You could call it a streetcar with desire.
Decades ago Winnipeggers worked downtown inside what are today our heritage buildings.
But the way many people got downtown to go to work is also part of the city's history and there is now a fundraising campaign to restore the last original streetcar they rode on.
Starting more than 100 years ago until being taken out of service in 1955, the quickest way to get to and from the downtown from various areas of the city was by streetcar. Whether it was rolling down Portage Avenue, Main Street, Osborne Street or Arlington Street, streetcars on rails and attached to electrical wires above carried thousands of Winnipeggers daily.
And Streetcar 356 was one of them.
Cindy Tugwell, Heritage Winnipeg's executive director, said the organization has launched a fundraiser through GoFundMe to raise the $15,000 needed to bring the streetcar back to what it looked like when its first passengers boarded it in 1909.
"We're trying now because it's the 100th anniversary of the strike," Tugwell said recently.
"It's a really very important part of our transportation history. It needs to be in a good prominent place when it is completed. And it is all being done by volunteers."
The fundraiser does have a ways to go: so far it has raised $425 of the $15,000 needed. It can be found here if you want to help.
Robert Loiselle, volunteer director of the restoration, said they want to bring the streetcar back to "museum quality.
"Getting it back to operational level would be impossible, but we might be able to get it to the point of being able to roll it in and out."
Loiselle said a lot of the damage they are repairing is on the roof where decades of weather took its toll.
Along with the rest, Streetcar 356 spent its last day on Winnipeg's streets on Monday, Sept. 19, 1955, and then they were sold off. Many ended up at rural farms where they slowly deteriorated and disappeared.
Streetcar 356 was sold for $100 and left at Springfield Road and Panet Road until being bought by the Old Market Square Association in 1980. Later that year, Heritage Winnipeg became responsible
"It sat outside for 20 years after it was mothballed," Loiselle said. "But 80 per cent of the vehicle will still be here."
Tugwell said the streetcar is also not just any old streetcar - it is unique. It is actually one of only four wooden streetcars that not only spent its whole life transporting passengers in Winnipeg, but which was also built here."
If you want to see how far the restoration work has gone, you can see the streetcar during this weekend's Railway Days put on by the Winnipeg Railway Museum on Track 1 and 2 at Union Station at 123 Main Street. The event is free, but there will be a donation bin set up and there will also be other railway themed displays during the event.
- Kevin Rollason
Clowning around during firing
- There have been support dogs to help people fly on planes for years or go to work, but an advertising executive in New Zealand has a different type of support for his termination meeting - a support clown.
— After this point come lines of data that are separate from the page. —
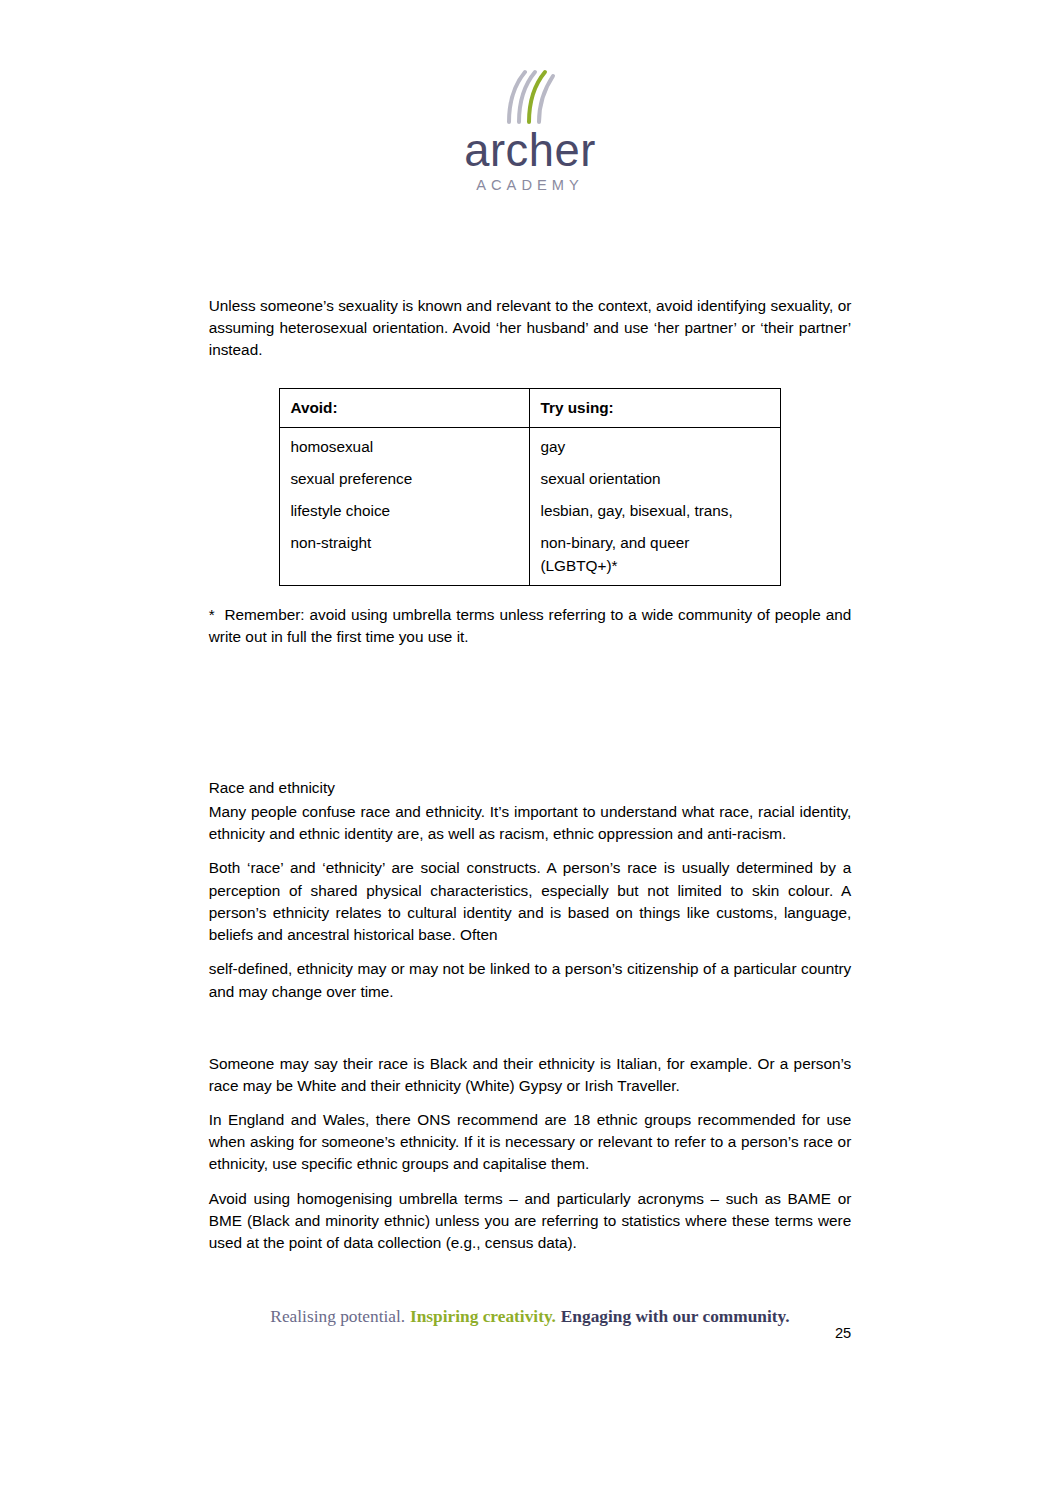archer
ACADEMY
Unless someone’s sexuality is known and relevant to the context, avoid identifying sexuality, or assuming heterosexual orientation. Avoid ‘her husband’ and use ‘her partner’ or ‘their partner’ instead.
| Avoid: | Try using: |
| --- | --- |
| homosexual sexual preference lifestyle choice non-straight | gay sexual orientation lesbian, gay, bisexual, trans, non-binary, and queer (LGBTQ+)* |
* Remember: avoid using umbrella terms unless referring to a wide community of people and write out in full the first time you use it.
Race and ethnicity
Many people confuse race and ethnicity. It’s important to understand what race, racial identity, ethnicity and ethnic identity are, as well as racism, ethnic oppression and anti-racism.
Both ‘race’ and ‘ethnicity’ are social constructs. A person’s race is usually determined by a perception of shared physical characteristics, especially but not limited to skin colour. A person’s ethnicity relates to cultural identity and is based on things like customs, language, beliefs and ancestral historical base. Often
self-defined, ethnicity may or may not be linked to a person’s citizenship of a particular country and may change over time.
Someone may say their race is Black and their ethnicity is Italian, for example. Or a person’s race may be White and their ethnicity (White) Gypsy or Irish Traveller.
In England and Wales, there ONS recommend are 18 ethnic groups recommended for use when asking for someone’s ethnicity. If it is necessary or relevant to refer to a person’s race or ethnicity, use specific ethnic groups and capitalise them.
Avoid using homogenising umbrella terms – and particularly acronyms – such as BAME or BME (Black and minority ethnic) unless you are referring to statistics where these terms were used at the point of data collection (e.g., census data).
Realising potential. Inspiring creativity. Engaging with our community.
25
When Josh Thompson was warned he should bring a support person to a meeting with human resources - and fearing the worst - he decided to hire a clown to bring for $200. "It was rather noisy, him making balloon animals, so we had to tell him to be quiet from time to time," Thompson told media in New Zealand, also noting the clown mimed tears as the termination paperwork was handed over to Thompson. His job had been labelled redundant.
Fruit market more than just fruit
- Vic's Fruit Market has been around for more than 60 years - and it turns out they sell more than fruit. David Sanderson recently took a closer look at the family-owned business and found how they've fought and survived against larger grocery stores. "We have lots of people who started coming here with their parents, and now show up with their own children, because they seem to appreciate the personal touch we try to offer," owner Scott Schriemer says.
Bellhops do more than carry luggage
- They park your car and carry your luggage, but did you know they can also offer dinner suggestions and directions? The bellhops at the Hotel Fort Garry do this and more — you could say they are goodwill ambassadors for the city. "The type of person we look for is someone who makes a great first impression, outgoing, and able to interact with people from all walks of life," Jane Snow, the hotel's director of rooms, recently told the Free Press. "I can proudly say everybody presently working here fits that description to a T."
Mass at shrine
- People have been going to the Our Lady of Lourdes Grotto and Shrine near St. Malo Provincial Park for decades, but this year was different. Recently, for the first time, parishioners from the entire Archdiocese of St. Boniface were asked to gather at the site, with at least one mass at their own churches cancelled on Sunday to encourage people to go. "It builds up the common expression of faith and church," Archbishop Albert LeGatt aid about the diocesan designation of the shrine and the annual pilgrimage. "It's a call to the faithful in all parishes."
Bob Vipond was loved — and kept family on toes
- There was never a dull moment for Bob Vipond's family when he was around. Vipond, who died earlier this year, and was recently profiled in the Free Press' Passages feature, A Life's Story, was remembered as being a person who loved Canada - and loved mischief. His family recalled him jumping off a garage roof onto a relative's car roof and another time putting a garden hose into a neighbour's basement window and turned on the hose. And those are just a couple of his stories. But, overall, Vipond, who lived with Down syndrome, was remembered as a kind and loving soul whose parents made the choice decades before to have him grow up with them instead of in an institution.